**Selection**
Social media platforms are ingrained into the lives of billions of people across the globe and the unavailability of any one of them brings their life to a grinding halt. This is what billions of users of Facebook and its products like WhatsApp, Messenger, and Instagram experienced on Monday, October 4, when their pages displayed an error message. The Facebook systems were down, and all their services and apps were unavailable for over five hours.
One was not sure about the reason behind the outage, and with cyberattacks being the order of the day, there was high speculation of a possible cyberattack responsible for disrupting the services.
Competing platforms like Twitter, Snapchat, Telegram witnessed a traffic surge with people seeking clarification, poking fun, and sharing updates on the outage.
Facebook itself had to resort to tweeting to reach out to its user base and update on the unavailability of the service.
We’re aware that some people are having trouble accessing our apps and products. We’re working to get things back to normal as quickly as possible, and we apologize for any inconvenience.

**Data extract**
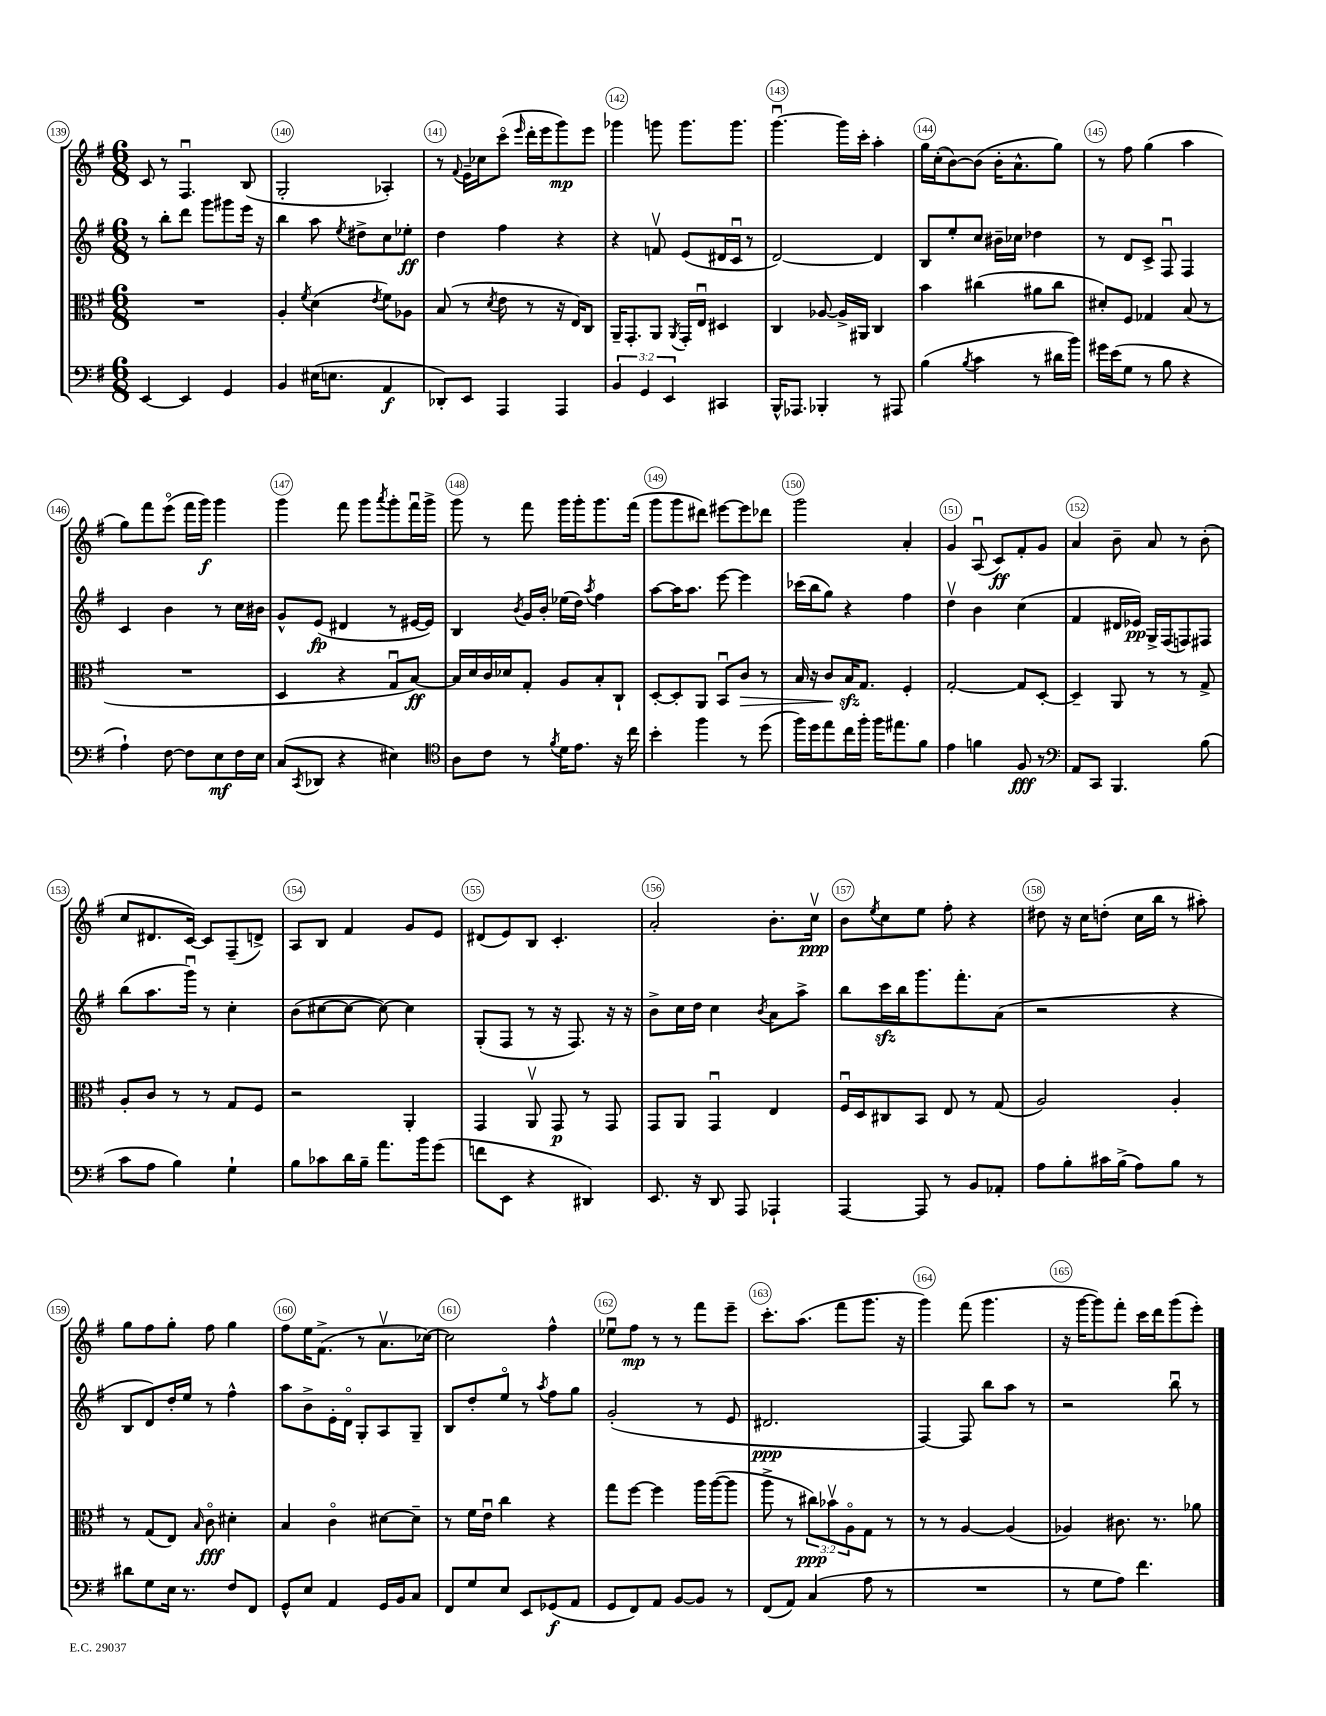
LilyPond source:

**Short exercise 1**
Extract the part of the passage on the Facebook outage that begins at the words "Competing platforms like" and ends after the words "on the outage.".
**Short exercise 2**
Continue the passage on the Facebook outage from its last sentence.
The lines are not needed for any of this work.

**Right answer 1**
Competing platforms like Twitter, Snapchat, Telegram witnessed a traffic surge with people seeking clarification, poking fun, and sharing updates on the outage.

**Right answer 2**
— Facebook (@Facebook) October 4, 2021
The Technical Fallout
Facebook soon came up with an apology and an update on the technical reason behind the outage. The company said the problem was due to faulty configuration changes made to Facebook routers. These are the routers that coordinate the network traffic between their data centers. The routers could not communicate and hence caused the services to halt. In technical terms, this concerns the Border Gateway Protocol (BGP).
What is BGP?
Border Gateway Protocol is a standardized exterior gateway protocol designed to exchange routing and reachability information among autonomous systems (AS) on the Internet. BGP is classified as a path-vector routing protocol, and it makes routing decisions based on paths, network policies, or rulesets configured by a network administrator.
In plain English, BGP routes information between networks across the Internet. BGP interconnects various networks and facilitates communication between networks and the rest of the Internet.
Santosh Janardhan, VP Infrastructure, Facebook, shared on his page, “Our services are now back online and we’re actively working to fully return them to regular operations. We want to make clear that there was no malicious activity behind this outage — its root cause was a faulty configuration change on our end. We also have no evidence that user data was compromised as a result of this downtime.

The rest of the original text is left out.